> _Request_:
Edit the lines below so that every "springen" becomes "wechseln" and nothing else changes. Leave the pictures out of your answer.
= = = = = = =
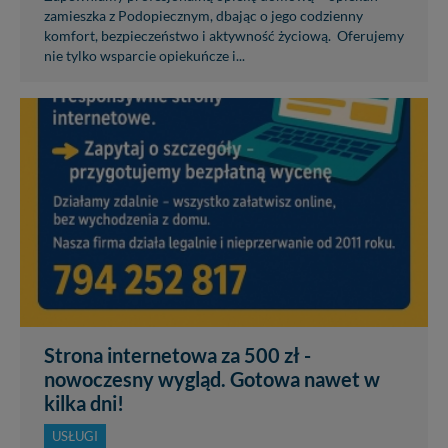
zamieszka z Podopiecznym, dbając o jego codzienny
komfort, bezpieczeństwo i aktywność życiową. Oferujemy
nie tylko wsparcie opiekuńcze i...
Strona internetowa za 500 zł -
nowoczesny wygląd. Gotowa nawet w
kilka dni!
USŁUGI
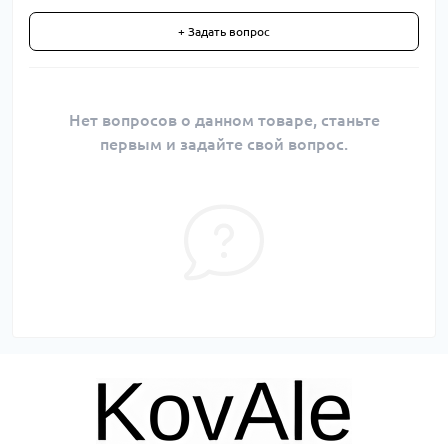
+ Задать вопрос
Нет вопросов о данном товаре, станьте
первым и задайте свой вопрос.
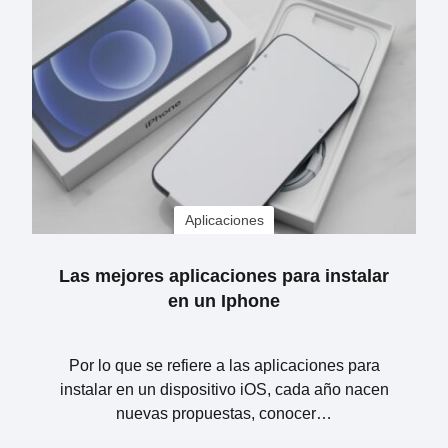
Aplicaciones
Las mejores aplicaciones para instalar
en un Iphone
Por lo que se refiere a las aplicaciones para
instalar en un dispositivo iOS, cada año nacen
nuevas propuestas, conocer…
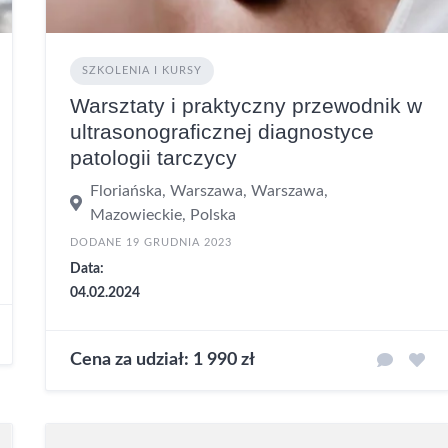
SZKOLENIA I KURSY
Warsztaty i praktyczny przewodnik w
ultrasonograficznej diagnostyce
patologii tarczycy
Floriańska, Warszawa, Warszawa,
Mazowieckie, Polska
DODANE 19 GRUDNIA 2023
Data:
04.02.2024
Cena za udział: 1 990 zł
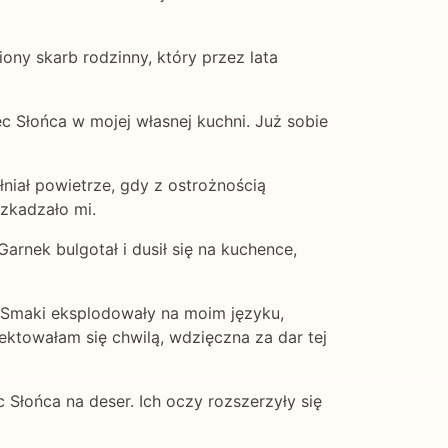
iony skarb rodzinny, który przez lata
 Słońca w mojej własnej kuchni. Już sobie
iał powietrze, gdy z ostrożnością
szkadzało mi.
arnek bulgotał i dusił się na kuchence,
. Smaki eksplodowały na moim języku,
ktowałam się chwilą, wdzięczna za dar tej
Słońca na deser. Ich oczy rozszerzyły się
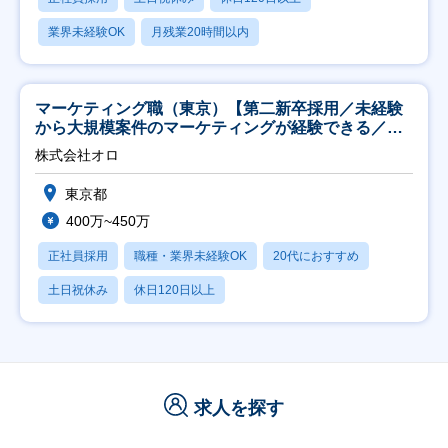
業界未経験OK
月残業20時間以内
マーケティング職（東京）【第二新卒採用／未経験
から大規模案件のマーケティングが経験できる／研
修充実】
株式会社オロ
東京都
400万~450万
正社員採用
職種・業界未経験OK
20代におすすめ
土日祝休み
休日120日以上
求人を探す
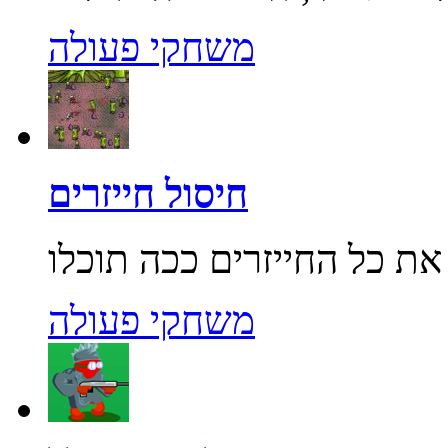
משחקי פעולה
חיסול חייזרים
משחקי פעולה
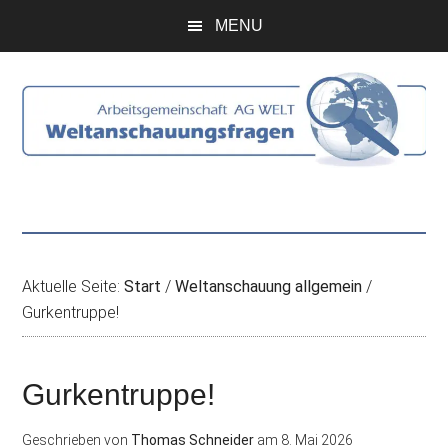
Zum
Skip
Zur
Zur
MENU
Inhalt
to
Seitenspalte
Fußzeile
springen
secondary
springen
springen
menu
Aktuelle Seite:
Start
/
Weltanschauung allgemein
/
Gurkentruppe!
Gurkentruppe!
Geschrieben von
Thomas Schneider
am
8. Mai 2026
= = = = = = =
> _Answer_:
zamieszka z Podopiecznym, dbając o jego codzienny
komfort, bezpieczeństwo i aktywność życiową. Oferujemy
nie tylko wsparcie opiekuńcze i...
Strona internetowa za 500 zł -
nowoczesny wygląd. Gotowa nawet w
kilka dni!
USŁUGI
+ Задать вопрос
Нет вопросов о данном товаре, станьте
первым и задайте свой вопрос.
Aplicaciones
Las mejores aplicaciones para instalar
en un Iphone
Por lo que se refiere a las aplicaciones para
instalar en un dispositivo iOS, cada año nacen
nuevas propuestas, conocer…
SZKOLENIA I KURSY
Warsztaty i praktyczny przewodnik w
ultrasonograficznej diagnostyce
patologii tarczycy
Floriańska, Warszawa, Warszawa,
Mazowieckie, Polska
DODANE 19 GRUDNIA 2023
Data:
04.02.2024
Cena za udział: 1 990 zł
iony skarb rodzinny, który przez lata
 Słońca w mojej własnej kuchni. Już sobie
iał powietrze, gdy z ostrożnością
szkadzało mi.
arnek bulgotał i dusił się na kuchence,
. Smaki eksplodowały na moim języku,
ktowałam się chwilą, wdzięczna za dar tej
Słońca na deser. Ich oczy rozszerzyły się
業界未経験OK
月残業20時間以内
マーケティング職（東京）【第二新卒採用／未経験
から大規模案件のマーケティングが経験できる／研
修充実】
株式会社オロ
東京都
400万~450万
正社員採用
職種・業界未経験OK
20代におすすめ
土日祝休み
休日120日以上
求人を探す
משחקי פעולה
חיסול חייזרים
משחקי פעולה
Zum
Skip
Zur
Zur
MENU
Inhalt
to
Seitenspalte
Fußzeile
wechseln
secondary
wechseln
wechseln
menu
Aktuelle Seite:
Start
/
Weltanschauung allgemein
/
Gurkentruppe!
Gurkentruppe!
Geschrieben von
Thomas Schneider
am
8. Mai 2026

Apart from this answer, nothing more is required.